Expositions "Samouraïs" et "Exhibitions" - Musée du Quai Branly

J'avais dit que j'irai mercredi ! 

J'ai bien fait d'arriver vers 14 h. Personne, pas un chat dans l'expo "Samouraïs". Mais lorsque j'en suis sortie au moins 1 h plus tard, l'expo se remplissait et il y avait 30 minutes d'attente pour entrer !

Bon j'ai pris des photos. Elles sont pas super, j'ai bêtement oublié que j'étais en mode "crépuscule" alors tout est orange et flou... pas malin. Et lorsque je m'en suis aperçue, je n'avais plus de batterie ! Donc une seule photo nette.

C'est une superbe expo que je recommande si, comme moi,  vous êtes fans des armures japonaises. On ne se refait pas. Ca m'a donné plus que jamais envie d'en posséder une, mais il va falloir que j'économise sacrément. C'est pas dans le budget d'un psy une telle folie.

Comme toujours au musée du Quai Branly, la lumière est tamisée ce qui permet de ne pas sortir de là épuisé et surtout les oeuvres sont mises en valeur par un éclairage faible mais direct. Il y avait une conteuse qui expliquait à des enfants au travers de contes la vie des samouraïs. C'était très instructif et amusant.

Ces armures, masques, casques sont tous issus d'une seule et unique collection, celle de Ann et Gabriel Barbier-Mueller, collectionneurs américains. 

Vous constaterez (enfin j'espère) sur mes piètres photos que les masques ne sont pas des représentations de visages asiatiques, mais bien de type européen. En effet, le decorum des armures s'est développé après l'arrivée des premiers Portugais au Japon. Ensuite, il s'est agit de mettre plus que jamais en avant son statut, sa fortune et son appartenance à tel clan. Fil d'or, fil de soie, noeuds complexes, couleurs vives, gravures tout était bon pour montrer sa supériorité.

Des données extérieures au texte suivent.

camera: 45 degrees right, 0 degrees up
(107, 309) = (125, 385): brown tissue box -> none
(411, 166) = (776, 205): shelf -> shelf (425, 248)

Si l'expo vous intéresse, sachez qu'elle prend fin le 29 janvier.
Recommandation, ne prenez pas le ticket qui se limite à "Samouraïs" qui coûte 8,50 €, prenez directement un billet toute expo à 10 € vous pourrez ainsi aller partout. C'est gratuit pour les moins de 18 ans.

La video "teaser" de l'expo :






Alors l'expo "Exhibition".



Cette exposition là m'intéressait aussi. Comment s'était mis en place le mythe du "bon sauvage" ? Quel impact a eu l'exhibition des "races" différentes aux siècles précédents sur nos Sociétés actuelles ?

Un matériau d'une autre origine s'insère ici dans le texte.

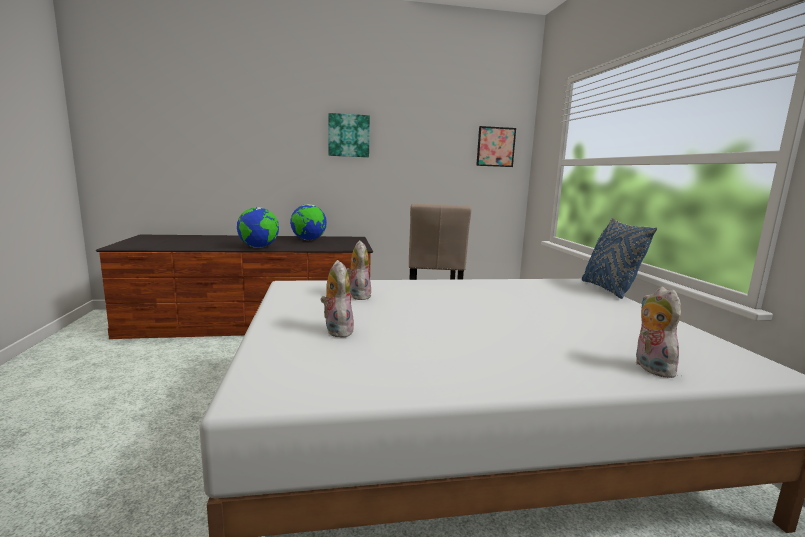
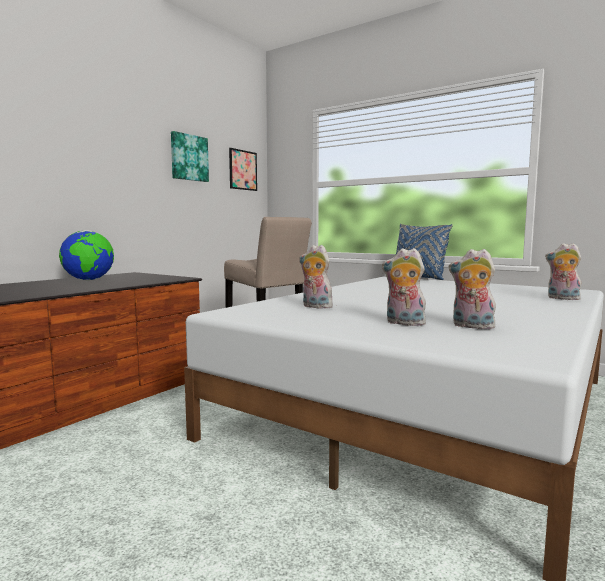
camera: 45 degrees left, 5 degrees down
(259, 247) = (61, 291): globe -> none
(348, 135) = (106, 143): picture -> picture (188, 157)
(363, 353) = (471, 326): none -> plush toy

Liliam Thuram qui a eu l'idée de l'expo a vendu dans tous les magazines sont discours sur la naissance du racisme et sur l'orientation bienveillante du thème afin de faire comprendre comment le racisme s'est imposé au XIXème siécle.

D'abord je n'ai pas pris de photo. Ensuite, j'ai été surprise de voir qu'en fait l'expo fait surtout une grande place aux cirques dans lesquels on montrait ces "monstres" de foire qu'étaient la femme à barbe, le géant Chinois, les "pygmées", la femme la plus grosse du monde.... Bref, revoyez "Freaks" de Fritz lang et vous aurez une idée de la première partie de l'expo avec les mêmes personnages puisque ce film fut tourné avec les "stars" de l'époque.

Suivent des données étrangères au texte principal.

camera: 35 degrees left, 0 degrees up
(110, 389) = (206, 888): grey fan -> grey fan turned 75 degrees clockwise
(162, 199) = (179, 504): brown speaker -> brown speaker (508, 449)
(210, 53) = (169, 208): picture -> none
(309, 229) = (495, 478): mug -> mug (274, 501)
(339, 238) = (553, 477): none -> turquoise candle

Bon l'expo s'intitule "Exhibitions" il est vrai. Et s'il est sain de rappeler les conditions de vie de ces personnes, il faut aussi comprendre qu'à l'époque que hors des cirques elles étaient condamnées à une vie bien plus miséreuse. Certains ont même été de grandes vedettes richissimes. Il n'y avait pas la télé, les films d'horreur n'existaient pas et l'humain ne dédaignait déjà pas à se faire peur en regardant ces êtres différents et parfois improbables.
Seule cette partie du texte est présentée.